Public password dumps have been an excellent way for attackers to gain access to accounts. Whether through credential stuffing or utilizing the emails and passwords directly, these dumps are a treasure trove of information. One thing red teamers and malicious actors alike can always count on is that the average user will likely reuse one password across multiple accounts. If not the exact same, modified versions of the breached passwords can be extrapolated to provide some solid candidates to test.
One of the biggest problems for our team has been how to effectively implement a method to make password dumps actionable during engagements. Sure, you can grep for an organization’s domain in a directory of files, but a comprehensive collection of breach dumps can grow to terabytes of storage. Then how can we effectively store and search through these data dumps in a timely fashion?
For this task, I previously considered a traditional SQL database, but could never achieve the results I wanted with minimal configuration. I found success utilizing the open-source log management platform Graylog built with Elasticsearch.
To address these issues, this blog post includes:
- Hardware specs to store and search effectively
- Graylog installation and configuration
- Creating input and extractor rules
- Creating indexes and streams to organize ingested data
My setup consisted of an HP Proliant DL380 G7 that I picked up from craigslist a couple of years ago with the following specs:
- 2 x 2 TB hard drives in a raid 0 (not redundant I know)
- 128GB of RAM
- 2 X 6 Core Intel Xeon X5680 (24 logical cores)

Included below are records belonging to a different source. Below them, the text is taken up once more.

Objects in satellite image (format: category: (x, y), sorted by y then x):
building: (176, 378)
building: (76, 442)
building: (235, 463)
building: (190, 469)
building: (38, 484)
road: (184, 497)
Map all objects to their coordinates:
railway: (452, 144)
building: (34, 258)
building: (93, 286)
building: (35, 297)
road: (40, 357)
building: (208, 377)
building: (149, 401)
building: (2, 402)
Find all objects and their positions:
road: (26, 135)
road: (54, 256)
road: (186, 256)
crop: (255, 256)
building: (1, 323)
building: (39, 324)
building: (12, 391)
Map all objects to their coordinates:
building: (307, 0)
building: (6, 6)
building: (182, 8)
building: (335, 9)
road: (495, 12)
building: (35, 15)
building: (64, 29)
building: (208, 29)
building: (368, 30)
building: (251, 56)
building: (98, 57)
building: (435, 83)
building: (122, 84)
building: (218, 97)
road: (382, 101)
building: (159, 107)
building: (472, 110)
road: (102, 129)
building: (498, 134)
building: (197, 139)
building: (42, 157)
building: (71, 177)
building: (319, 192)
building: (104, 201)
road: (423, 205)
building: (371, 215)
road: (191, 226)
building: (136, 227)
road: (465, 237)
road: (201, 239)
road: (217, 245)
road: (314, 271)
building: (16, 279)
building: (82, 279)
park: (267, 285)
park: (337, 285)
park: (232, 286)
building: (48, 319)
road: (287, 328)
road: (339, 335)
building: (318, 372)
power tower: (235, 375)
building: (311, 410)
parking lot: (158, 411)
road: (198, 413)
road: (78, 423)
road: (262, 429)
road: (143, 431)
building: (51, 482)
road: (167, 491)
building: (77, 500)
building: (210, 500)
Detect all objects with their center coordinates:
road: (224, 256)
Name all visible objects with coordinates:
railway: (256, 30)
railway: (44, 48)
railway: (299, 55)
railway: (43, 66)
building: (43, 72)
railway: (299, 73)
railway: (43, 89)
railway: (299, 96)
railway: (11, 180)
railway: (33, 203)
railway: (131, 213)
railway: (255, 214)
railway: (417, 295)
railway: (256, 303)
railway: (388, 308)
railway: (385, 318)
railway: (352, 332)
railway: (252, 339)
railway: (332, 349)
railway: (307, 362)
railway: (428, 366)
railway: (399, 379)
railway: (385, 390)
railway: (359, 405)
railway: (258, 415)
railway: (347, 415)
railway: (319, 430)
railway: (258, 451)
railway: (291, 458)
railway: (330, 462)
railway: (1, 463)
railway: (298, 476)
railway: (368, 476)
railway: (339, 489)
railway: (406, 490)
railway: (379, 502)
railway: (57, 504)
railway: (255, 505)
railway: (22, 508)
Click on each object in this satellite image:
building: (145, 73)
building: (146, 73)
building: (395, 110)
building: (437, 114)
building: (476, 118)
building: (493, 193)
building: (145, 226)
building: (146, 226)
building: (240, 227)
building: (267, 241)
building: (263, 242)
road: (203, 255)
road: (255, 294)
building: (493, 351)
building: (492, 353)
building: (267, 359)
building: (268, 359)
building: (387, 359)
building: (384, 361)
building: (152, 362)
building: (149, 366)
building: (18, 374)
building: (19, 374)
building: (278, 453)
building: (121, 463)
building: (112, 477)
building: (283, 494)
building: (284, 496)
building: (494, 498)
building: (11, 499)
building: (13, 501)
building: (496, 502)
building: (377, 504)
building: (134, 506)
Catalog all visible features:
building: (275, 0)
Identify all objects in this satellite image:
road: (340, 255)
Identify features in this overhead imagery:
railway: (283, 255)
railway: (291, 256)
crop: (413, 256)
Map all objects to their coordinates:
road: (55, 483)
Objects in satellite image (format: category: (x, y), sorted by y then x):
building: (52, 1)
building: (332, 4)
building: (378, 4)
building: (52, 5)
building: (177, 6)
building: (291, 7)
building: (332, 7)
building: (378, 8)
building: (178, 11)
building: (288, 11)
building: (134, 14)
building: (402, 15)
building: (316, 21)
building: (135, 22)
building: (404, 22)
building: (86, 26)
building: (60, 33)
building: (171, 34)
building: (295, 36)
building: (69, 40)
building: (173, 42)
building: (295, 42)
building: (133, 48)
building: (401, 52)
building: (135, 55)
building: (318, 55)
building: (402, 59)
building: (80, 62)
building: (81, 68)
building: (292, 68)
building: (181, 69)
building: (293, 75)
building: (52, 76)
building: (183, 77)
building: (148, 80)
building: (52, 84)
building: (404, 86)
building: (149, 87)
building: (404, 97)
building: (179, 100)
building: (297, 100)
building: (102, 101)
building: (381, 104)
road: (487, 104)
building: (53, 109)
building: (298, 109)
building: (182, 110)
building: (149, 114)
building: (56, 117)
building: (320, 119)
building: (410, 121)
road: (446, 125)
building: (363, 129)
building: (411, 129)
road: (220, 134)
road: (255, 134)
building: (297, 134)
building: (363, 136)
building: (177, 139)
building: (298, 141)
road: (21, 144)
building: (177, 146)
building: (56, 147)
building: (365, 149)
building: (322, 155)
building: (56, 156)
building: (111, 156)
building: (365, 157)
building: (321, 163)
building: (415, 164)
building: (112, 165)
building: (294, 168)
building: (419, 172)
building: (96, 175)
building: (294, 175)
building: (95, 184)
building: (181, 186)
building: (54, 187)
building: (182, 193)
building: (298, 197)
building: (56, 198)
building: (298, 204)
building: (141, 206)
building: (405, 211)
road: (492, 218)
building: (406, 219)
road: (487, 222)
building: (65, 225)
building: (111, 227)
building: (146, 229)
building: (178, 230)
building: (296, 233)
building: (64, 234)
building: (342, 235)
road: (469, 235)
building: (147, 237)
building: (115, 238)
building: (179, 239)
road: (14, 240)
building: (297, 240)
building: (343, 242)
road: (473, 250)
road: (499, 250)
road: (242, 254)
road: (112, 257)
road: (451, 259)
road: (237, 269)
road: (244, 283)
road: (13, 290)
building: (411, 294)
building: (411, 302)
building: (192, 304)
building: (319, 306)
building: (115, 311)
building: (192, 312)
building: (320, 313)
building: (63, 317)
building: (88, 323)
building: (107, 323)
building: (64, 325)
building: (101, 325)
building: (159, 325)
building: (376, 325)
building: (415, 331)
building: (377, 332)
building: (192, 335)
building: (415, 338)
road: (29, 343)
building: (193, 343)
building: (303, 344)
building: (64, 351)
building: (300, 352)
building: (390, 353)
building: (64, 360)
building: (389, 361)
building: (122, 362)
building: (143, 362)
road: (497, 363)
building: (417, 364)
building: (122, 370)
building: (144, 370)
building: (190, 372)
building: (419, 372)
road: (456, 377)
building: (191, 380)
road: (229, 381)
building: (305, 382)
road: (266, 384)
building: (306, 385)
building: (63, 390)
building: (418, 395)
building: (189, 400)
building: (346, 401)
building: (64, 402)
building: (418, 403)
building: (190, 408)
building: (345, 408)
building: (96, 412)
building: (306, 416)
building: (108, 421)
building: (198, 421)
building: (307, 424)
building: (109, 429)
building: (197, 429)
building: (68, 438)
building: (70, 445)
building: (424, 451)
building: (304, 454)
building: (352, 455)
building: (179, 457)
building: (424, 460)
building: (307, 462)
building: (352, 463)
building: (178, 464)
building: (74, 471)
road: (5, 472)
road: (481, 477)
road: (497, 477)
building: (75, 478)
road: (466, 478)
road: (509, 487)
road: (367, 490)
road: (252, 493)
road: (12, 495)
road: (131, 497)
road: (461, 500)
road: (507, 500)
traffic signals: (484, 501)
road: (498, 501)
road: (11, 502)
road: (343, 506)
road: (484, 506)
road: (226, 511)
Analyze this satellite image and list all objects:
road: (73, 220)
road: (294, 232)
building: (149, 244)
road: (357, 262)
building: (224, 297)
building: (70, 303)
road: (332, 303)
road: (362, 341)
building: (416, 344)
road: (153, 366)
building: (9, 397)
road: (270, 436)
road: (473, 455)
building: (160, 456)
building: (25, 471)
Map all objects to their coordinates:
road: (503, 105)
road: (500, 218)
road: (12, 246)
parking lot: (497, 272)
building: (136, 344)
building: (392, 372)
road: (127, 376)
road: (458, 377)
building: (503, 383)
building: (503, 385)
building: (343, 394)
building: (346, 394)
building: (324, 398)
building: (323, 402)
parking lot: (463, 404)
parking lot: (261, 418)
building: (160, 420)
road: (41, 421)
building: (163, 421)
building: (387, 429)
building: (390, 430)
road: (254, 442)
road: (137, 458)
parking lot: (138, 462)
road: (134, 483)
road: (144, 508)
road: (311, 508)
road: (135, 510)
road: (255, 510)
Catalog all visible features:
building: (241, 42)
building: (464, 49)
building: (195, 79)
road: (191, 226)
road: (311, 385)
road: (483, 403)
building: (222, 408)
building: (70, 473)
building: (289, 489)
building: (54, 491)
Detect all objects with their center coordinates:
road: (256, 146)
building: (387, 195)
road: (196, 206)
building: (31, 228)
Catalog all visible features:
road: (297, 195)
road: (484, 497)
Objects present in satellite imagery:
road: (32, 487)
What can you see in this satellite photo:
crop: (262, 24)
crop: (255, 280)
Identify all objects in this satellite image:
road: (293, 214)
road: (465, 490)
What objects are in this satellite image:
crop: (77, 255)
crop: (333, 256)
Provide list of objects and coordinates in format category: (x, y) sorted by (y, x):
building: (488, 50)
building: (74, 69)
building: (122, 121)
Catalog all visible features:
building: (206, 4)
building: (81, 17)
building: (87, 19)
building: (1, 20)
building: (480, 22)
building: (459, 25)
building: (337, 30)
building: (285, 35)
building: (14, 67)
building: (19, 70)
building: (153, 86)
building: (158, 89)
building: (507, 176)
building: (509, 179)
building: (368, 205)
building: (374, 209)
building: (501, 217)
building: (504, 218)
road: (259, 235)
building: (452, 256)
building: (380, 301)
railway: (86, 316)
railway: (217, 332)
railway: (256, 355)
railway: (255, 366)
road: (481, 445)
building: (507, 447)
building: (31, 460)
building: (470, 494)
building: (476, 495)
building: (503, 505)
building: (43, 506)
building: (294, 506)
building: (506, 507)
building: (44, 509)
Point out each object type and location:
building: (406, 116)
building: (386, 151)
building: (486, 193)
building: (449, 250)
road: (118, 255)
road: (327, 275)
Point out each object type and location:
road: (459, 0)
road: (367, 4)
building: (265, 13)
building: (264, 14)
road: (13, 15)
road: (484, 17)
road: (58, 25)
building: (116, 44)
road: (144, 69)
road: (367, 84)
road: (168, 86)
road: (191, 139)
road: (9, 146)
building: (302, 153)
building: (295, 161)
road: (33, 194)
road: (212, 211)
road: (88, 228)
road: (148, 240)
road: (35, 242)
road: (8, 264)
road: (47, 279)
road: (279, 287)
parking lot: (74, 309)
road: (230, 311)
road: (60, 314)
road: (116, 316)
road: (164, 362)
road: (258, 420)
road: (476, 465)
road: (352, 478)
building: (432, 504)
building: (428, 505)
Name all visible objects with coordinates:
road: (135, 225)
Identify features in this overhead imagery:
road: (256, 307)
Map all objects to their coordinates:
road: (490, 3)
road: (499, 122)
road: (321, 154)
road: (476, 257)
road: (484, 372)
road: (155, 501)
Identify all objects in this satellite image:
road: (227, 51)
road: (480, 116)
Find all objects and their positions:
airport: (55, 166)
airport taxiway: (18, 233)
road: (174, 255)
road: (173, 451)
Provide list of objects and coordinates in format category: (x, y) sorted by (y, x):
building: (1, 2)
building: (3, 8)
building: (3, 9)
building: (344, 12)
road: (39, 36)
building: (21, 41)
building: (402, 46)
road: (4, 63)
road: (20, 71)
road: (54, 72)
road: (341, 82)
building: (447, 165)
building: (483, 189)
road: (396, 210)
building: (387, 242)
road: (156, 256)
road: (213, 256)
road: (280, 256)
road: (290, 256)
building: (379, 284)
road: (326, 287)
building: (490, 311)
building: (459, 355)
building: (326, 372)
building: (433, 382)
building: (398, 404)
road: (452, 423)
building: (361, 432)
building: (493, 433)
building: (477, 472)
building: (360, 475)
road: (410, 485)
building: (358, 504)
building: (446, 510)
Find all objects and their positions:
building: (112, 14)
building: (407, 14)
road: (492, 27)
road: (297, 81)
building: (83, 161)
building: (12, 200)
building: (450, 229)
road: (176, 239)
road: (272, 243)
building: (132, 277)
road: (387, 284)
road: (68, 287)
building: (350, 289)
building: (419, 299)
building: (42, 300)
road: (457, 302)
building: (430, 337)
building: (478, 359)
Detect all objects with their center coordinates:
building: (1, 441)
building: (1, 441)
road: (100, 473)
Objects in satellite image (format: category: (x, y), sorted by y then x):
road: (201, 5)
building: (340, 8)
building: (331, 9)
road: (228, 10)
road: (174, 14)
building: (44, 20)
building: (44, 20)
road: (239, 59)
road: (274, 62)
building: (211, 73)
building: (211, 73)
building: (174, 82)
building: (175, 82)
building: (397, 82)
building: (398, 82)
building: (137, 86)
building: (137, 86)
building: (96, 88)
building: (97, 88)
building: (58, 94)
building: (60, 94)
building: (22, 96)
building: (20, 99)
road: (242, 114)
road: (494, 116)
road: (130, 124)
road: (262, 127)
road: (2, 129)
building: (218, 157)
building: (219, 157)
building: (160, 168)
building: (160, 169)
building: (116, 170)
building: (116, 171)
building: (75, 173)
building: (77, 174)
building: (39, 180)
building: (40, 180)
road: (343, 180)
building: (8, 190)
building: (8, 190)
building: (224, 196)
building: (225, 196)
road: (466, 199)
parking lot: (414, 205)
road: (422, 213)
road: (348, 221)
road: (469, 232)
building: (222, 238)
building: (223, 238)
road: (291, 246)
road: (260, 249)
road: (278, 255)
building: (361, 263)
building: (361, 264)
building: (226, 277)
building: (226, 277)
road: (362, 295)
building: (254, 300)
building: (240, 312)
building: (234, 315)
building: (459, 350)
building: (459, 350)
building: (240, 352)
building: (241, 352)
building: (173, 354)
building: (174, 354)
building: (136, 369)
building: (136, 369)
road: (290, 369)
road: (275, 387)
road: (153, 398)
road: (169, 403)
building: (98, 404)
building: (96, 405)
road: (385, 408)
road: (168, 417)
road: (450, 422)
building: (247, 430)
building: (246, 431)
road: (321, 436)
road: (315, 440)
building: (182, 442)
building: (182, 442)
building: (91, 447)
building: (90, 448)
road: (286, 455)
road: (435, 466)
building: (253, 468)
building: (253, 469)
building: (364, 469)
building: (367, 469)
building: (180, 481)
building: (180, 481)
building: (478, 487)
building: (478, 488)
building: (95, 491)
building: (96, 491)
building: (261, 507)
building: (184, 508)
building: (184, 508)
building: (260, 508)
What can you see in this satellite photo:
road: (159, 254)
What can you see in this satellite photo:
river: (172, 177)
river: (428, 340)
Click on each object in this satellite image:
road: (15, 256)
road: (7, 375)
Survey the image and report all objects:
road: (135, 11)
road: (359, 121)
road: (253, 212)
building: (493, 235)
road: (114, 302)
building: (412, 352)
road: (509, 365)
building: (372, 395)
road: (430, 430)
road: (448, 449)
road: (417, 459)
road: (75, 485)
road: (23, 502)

These specs allow plenty of space for storing 100GB+ dump files, as well as allowing Elasticsearch and Graylog plenty of memory and cores for caching operations, processing, etc.
Graylog Installation and Configuration:
For the initial installation of Graylog, I used the following guide for Ubuntu: https://www.rosehosting.com/blog/how-to-install-and-configure-graylog-server-on-ubuntu-16-04/
Having completed that, I tweaked a few things to help with the log ingestion.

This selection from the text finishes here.